Monocyten zijn cellen van het immuunsysteem die zich in het beenmerg ontwikkelen en in het bloed worden afgegeven. Na een korte tijd verlaten de monocyten de bloedvaten en komen ze in de weefsels terecht en veranderen ze in macrofagen..

rode bloedcellen

Rode bloedcellen zijn verantwoordelijk voor het opvangen en transporteren van zuurstof naar de rest van de cellen in het lichaam.

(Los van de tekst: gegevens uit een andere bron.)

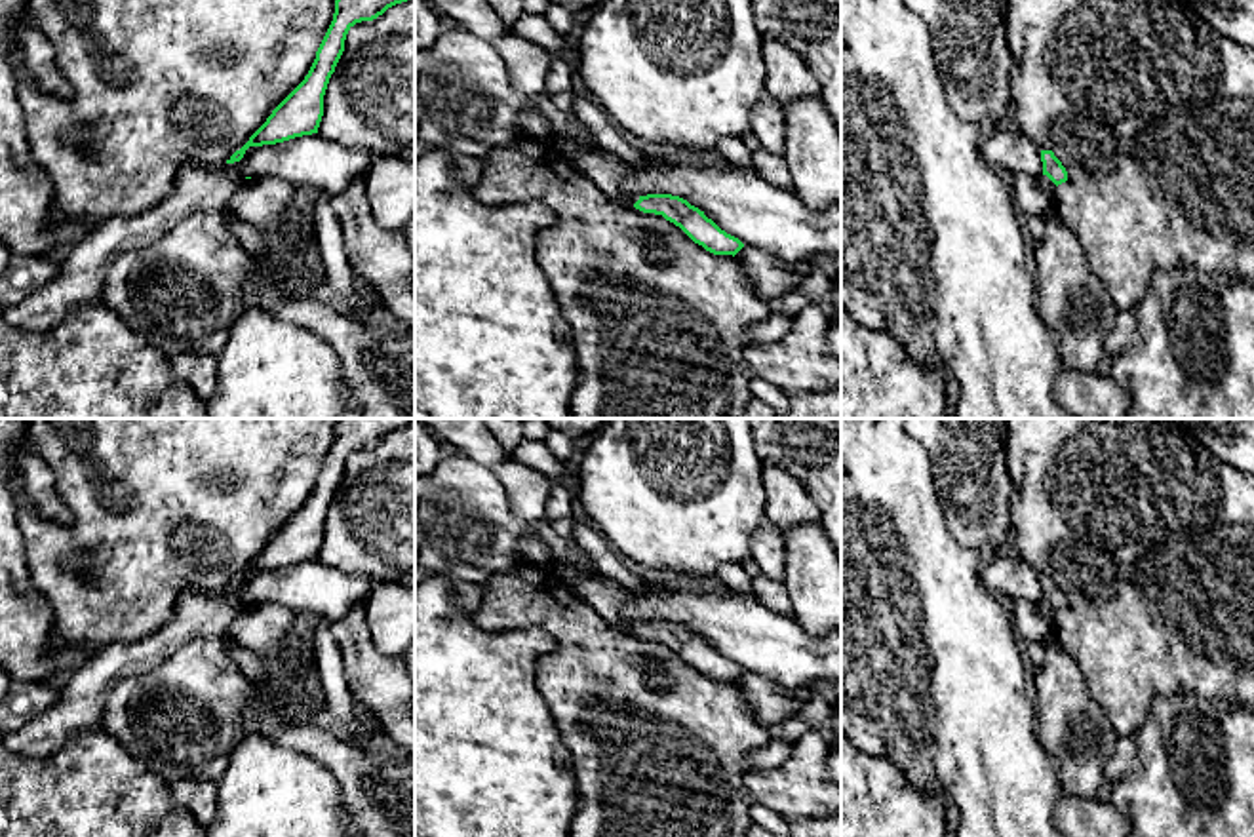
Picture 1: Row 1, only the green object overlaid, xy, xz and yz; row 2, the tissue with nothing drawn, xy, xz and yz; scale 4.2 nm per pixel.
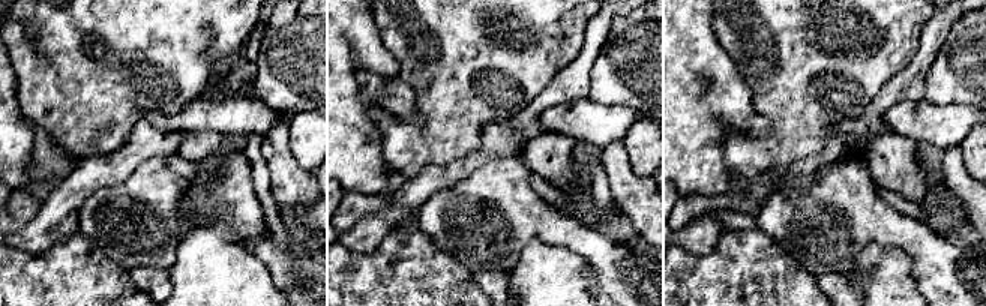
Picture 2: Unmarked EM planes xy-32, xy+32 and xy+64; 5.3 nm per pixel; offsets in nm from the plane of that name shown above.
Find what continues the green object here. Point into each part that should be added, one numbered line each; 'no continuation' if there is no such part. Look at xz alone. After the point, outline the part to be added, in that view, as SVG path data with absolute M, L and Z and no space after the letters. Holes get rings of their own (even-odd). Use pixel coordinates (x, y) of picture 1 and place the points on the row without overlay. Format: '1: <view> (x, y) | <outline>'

Rode bloedcellen, rode bloedcellen of erytrocyten worden gekenmerkt doordat ze een donutvorm hebben en geen kernen bevatten, omdat ze tijdens het proces van vorming in het beenmerg, in de laatste fase van rijping, de kern verliezen. De belangrijkste functie is gasuitwisseling:

  • het transport van zuurstof van de longen naar de weefsels en
  • de verwijdering van kooldioxide uit de weefsels naar de longen.

Botcellen

Er zijn verschillende soorten cellen in botten:

  • De cellen osteoprogenitors verschijnen in het foetale stadium in de groeizones van het bot;
  • de osteoblasten het zijn de botvormende cellen;
  • de osteocyten het zijn de cellen om de botkwaliteit te behouden;
  • de osteoclasten zijn de cellen die bot afbreken.

Mogelijk bent u ook geïnteresseerd in:

  • Dierlijke en plantaardige cel
  • Eukaryote cel en prokaryote cel

Niemand heeft nog op dit artikel gereageerd.